### Task input

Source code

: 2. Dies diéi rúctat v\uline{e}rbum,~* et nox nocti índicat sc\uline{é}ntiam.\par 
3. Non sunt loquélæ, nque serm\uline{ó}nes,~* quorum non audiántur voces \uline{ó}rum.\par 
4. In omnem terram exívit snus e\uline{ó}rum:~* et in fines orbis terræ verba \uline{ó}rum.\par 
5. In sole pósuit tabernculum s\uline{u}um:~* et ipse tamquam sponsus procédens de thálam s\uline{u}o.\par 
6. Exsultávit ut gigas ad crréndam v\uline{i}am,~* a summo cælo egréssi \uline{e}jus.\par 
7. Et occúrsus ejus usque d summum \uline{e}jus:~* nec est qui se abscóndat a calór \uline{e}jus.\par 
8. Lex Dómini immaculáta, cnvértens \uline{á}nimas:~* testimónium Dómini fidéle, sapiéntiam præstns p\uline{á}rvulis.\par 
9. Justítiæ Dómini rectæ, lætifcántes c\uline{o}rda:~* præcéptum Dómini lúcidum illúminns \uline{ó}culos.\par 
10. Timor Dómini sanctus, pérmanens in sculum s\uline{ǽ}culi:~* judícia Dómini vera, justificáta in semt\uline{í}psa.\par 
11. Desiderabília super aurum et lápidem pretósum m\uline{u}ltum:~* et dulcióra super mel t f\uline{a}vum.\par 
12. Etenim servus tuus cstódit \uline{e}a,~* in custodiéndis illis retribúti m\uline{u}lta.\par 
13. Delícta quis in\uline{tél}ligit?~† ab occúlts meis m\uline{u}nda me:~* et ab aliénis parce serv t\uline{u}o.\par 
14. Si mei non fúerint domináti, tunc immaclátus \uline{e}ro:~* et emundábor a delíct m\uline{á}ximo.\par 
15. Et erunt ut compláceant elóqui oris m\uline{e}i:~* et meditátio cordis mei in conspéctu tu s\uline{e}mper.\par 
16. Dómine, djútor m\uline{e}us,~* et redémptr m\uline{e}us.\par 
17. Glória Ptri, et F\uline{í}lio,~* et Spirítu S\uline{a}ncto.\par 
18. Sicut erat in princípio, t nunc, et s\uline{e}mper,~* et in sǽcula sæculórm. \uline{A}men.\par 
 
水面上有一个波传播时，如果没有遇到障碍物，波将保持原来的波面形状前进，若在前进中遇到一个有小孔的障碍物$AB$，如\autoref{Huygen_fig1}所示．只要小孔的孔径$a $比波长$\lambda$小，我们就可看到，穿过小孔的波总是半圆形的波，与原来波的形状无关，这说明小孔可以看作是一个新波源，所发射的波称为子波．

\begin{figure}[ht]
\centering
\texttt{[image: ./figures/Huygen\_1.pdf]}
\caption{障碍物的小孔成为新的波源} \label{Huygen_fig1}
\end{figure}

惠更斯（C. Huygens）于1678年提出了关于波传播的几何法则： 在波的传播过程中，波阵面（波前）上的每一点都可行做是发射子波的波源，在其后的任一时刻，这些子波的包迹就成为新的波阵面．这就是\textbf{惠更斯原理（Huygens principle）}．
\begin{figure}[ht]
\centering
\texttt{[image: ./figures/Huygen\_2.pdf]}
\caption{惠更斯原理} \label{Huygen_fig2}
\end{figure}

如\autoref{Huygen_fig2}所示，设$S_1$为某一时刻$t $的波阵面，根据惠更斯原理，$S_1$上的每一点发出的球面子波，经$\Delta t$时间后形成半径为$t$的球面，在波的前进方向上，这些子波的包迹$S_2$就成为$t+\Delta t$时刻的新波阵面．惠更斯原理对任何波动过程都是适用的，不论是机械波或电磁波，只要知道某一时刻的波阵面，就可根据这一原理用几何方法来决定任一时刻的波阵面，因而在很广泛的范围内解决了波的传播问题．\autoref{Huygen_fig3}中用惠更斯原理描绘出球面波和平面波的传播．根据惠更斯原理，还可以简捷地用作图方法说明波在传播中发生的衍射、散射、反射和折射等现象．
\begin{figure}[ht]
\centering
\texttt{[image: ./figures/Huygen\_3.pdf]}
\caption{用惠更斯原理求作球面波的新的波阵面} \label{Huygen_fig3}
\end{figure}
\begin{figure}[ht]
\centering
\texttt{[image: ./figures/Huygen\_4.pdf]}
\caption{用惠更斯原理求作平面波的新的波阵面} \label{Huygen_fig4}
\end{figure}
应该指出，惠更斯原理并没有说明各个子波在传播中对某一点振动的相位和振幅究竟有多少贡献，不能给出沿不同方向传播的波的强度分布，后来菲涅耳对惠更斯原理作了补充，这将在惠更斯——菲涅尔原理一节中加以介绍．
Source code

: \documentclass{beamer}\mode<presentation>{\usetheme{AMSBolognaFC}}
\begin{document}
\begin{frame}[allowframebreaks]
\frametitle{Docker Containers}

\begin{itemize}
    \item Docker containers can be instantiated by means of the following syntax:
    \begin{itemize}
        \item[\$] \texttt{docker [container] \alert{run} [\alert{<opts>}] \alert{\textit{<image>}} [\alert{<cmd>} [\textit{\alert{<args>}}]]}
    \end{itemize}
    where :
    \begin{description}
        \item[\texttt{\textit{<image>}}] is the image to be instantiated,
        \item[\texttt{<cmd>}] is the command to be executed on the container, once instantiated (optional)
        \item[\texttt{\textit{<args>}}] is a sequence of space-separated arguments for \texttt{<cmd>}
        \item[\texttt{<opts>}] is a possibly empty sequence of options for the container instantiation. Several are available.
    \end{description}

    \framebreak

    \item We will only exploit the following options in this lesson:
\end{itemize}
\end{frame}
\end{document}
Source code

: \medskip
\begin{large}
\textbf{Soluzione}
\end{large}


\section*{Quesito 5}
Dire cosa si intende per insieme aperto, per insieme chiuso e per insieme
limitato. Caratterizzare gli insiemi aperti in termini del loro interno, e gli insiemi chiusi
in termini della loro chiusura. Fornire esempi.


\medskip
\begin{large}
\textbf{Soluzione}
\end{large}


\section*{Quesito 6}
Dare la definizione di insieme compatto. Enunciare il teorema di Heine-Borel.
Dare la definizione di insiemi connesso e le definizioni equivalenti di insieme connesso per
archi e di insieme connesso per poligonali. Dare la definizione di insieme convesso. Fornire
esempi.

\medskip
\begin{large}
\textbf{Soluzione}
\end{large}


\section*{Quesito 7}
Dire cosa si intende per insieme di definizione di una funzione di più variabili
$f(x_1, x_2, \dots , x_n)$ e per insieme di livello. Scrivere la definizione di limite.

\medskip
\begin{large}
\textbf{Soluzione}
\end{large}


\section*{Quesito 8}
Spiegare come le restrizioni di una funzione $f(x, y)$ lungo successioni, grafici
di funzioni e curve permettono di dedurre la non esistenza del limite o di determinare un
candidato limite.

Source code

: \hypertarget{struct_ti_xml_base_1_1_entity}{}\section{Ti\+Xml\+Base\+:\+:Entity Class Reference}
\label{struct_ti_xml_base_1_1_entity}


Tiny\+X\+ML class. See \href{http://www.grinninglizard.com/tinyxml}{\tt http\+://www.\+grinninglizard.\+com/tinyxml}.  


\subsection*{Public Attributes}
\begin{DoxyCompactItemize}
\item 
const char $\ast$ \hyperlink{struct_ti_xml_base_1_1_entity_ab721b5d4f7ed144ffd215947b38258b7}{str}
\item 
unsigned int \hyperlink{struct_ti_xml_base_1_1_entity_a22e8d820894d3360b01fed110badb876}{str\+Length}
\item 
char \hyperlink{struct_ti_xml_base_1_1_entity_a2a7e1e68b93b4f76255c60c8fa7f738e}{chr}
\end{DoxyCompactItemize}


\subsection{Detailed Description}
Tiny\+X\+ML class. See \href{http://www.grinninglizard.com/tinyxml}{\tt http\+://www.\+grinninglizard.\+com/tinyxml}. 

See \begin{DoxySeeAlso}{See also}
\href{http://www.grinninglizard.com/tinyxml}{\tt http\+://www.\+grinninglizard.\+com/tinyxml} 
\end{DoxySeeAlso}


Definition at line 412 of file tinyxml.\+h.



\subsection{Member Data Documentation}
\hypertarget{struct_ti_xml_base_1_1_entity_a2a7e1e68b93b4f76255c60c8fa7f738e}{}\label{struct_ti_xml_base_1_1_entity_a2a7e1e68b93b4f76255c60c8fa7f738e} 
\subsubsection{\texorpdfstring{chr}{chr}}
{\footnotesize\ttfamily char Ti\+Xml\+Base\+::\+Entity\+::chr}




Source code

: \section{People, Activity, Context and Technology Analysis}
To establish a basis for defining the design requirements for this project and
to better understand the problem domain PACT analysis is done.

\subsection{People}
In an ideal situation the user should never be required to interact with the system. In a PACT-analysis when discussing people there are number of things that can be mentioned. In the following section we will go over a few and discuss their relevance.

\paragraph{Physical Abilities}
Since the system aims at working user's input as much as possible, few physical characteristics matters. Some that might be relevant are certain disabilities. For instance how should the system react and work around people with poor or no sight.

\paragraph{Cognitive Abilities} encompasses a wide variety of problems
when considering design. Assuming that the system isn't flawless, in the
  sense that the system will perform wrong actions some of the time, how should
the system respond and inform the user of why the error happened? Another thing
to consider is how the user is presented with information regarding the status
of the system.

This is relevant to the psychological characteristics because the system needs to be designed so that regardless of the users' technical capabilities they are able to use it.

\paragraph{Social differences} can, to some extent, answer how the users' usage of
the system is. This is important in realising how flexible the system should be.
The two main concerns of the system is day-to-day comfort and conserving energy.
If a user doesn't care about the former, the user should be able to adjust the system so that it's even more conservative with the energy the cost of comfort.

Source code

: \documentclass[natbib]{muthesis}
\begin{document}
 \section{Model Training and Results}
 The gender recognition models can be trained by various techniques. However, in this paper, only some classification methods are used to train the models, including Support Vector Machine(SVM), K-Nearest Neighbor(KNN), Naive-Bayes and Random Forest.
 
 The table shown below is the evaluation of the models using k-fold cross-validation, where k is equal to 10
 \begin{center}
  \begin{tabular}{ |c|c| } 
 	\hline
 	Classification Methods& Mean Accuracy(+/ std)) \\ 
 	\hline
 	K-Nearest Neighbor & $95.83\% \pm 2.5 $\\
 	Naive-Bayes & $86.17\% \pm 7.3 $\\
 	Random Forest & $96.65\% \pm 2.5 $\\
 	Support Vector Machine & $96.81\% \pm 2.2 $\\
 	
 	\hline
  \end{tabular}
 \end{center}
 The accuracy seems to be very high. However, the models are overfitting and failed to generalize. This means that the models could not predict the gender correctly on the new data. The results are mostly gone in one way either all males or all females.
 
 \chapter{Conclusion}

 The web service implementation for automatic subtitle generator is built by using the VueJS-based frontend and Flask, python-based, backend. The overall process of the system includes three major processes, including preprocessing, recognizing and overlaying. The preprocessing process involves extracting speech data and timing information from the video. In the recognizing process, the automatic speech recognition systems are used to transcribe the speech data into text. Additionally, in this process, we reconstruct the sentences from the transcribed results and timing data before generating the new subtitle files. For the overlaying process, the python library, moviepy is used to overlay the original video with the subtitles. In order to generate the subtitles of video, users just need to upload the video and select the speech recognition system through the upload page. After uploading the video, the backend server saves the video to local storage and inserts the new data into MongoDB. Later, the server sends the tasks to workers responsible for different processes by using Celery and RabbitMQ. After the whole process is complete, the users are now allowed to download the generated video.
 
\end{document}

### Your goal
Copy out every line of the listing where the word "termini" occurs.

### Exercise output
limitato. Caratterizzare gli insiemi aperti in termini del loro interno, e gli insiemi chiusi
in termini della loro chiusura. Fornire esempi.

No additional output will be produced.